Work instruction: Retype every line in the listing below, matching each one character for character.

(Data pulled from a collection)
BEGIN

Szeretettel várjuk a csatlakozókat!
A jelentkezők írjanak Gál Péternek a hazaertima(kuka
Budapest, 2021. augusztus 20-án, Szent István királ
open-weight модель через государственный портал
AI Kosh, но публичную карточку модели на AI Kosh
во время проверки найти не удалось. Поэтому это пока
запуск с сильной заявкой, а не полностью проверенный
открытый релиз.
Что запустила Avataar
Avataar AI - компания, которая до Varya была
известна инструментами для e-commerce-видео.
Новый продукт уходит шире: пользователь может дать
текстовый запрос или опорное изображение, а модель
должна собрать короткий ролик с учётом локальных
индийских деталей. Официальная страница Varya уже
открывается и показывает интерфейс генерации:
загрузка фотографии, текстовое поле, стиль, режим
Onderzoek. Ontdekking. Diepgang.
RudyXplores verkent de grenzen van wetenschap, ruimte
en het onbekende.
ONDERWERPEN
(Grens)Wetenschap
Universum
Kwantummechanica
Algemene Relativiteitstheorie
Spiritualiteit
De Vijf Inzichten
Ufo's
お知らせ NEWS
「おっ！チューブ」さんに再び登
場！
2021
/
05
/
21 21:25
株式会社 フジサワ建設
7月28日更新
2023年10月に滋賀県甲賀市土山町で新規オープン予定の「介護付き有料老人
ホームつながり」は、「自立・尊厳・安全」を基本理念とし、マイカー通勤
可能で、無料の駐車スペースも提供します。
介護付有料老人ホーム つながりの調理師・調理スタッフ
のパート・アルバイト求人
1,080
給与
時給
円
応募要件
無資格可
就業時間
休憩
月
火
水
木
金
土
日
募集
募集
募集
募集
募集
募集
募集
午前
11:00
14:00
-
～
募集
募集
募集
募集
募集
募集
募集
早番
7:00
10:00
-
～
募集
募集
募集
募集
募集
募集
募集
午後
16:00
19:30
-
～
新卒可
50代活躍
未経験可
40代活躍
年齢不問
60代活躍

END

Result for this task:
Szeretettel várjuk a csatlakozókat!
A jelentkezők írjanak Gál Péternek a hazaertima(kuka
Budapest, 2021. augusztus 20-án, Szent István királ
open-weight модель через государственный портал
AI Kosh, но публичную карточку модели на AI Kosh
во время проверки найти не удалось. Поэтому это пока
запуск с сильной заявкой, а не полностью проверенный
открытый релиз.
Что запустила Avataar
Avataar AI - компания, которая до Varya была
известна инструментами для e-commerce-видео.
Новый продукт уходит шире: пользователь может дать
текстовый запрос или опорное изображение, а модель
должна собрать короткий ролик с учётом локальных
индийских деталей. Официальная страница Varya уже
открывается и показывает интерфейс генерации:
загрузка фотографии, текстовое поле, стиль, режим
Onderzoek. Ontdekking. Diepgang.
RudyXplores verkent de grenzen van wetenschap, ruimte
en het onbekende.
ONDERWERPEN
(Grens)Wetenschap
Universum
Kwantummechanica
Algemene Relativiteitstheorie
Spiritualiteit
De Vijf Inzichten
Ufo's
お知らせ NEWS
「おっ！チューブ」さんに再び登
場！
2021
/
05
/
21 21:25
株式会社 フジサワ建設
7月28日更新
2023年10月に滋賀県甲賀市土山町で新規オープン予定の「介護付き有料老人
ホームつながり」は、「自立・尊厳・安全」を基本理念とし、マイカー通勤
可能で、無料の駐車スペースも提供します。
介護付有料老人ホーム つながりの調理師・調理スタッフ
のパート・アルバイト求人
1,080
給与
時給
円
応募要件
無資格可
就業時間
休憩
月
火
水
木
金
土
日
募集
募集
募集
募集
募集
募集
募集
午前
11:00
14:00
-
～
募集
募集
募集
募集
募集
募集
募集
早番
7:00
10:00
-
～
募集
募集
募集
募集
募集
募集
募集
午後
16:00
19:30
-
～
新卒可
50代活躍
未経験可
40代活躍
年齢不問
60代活躍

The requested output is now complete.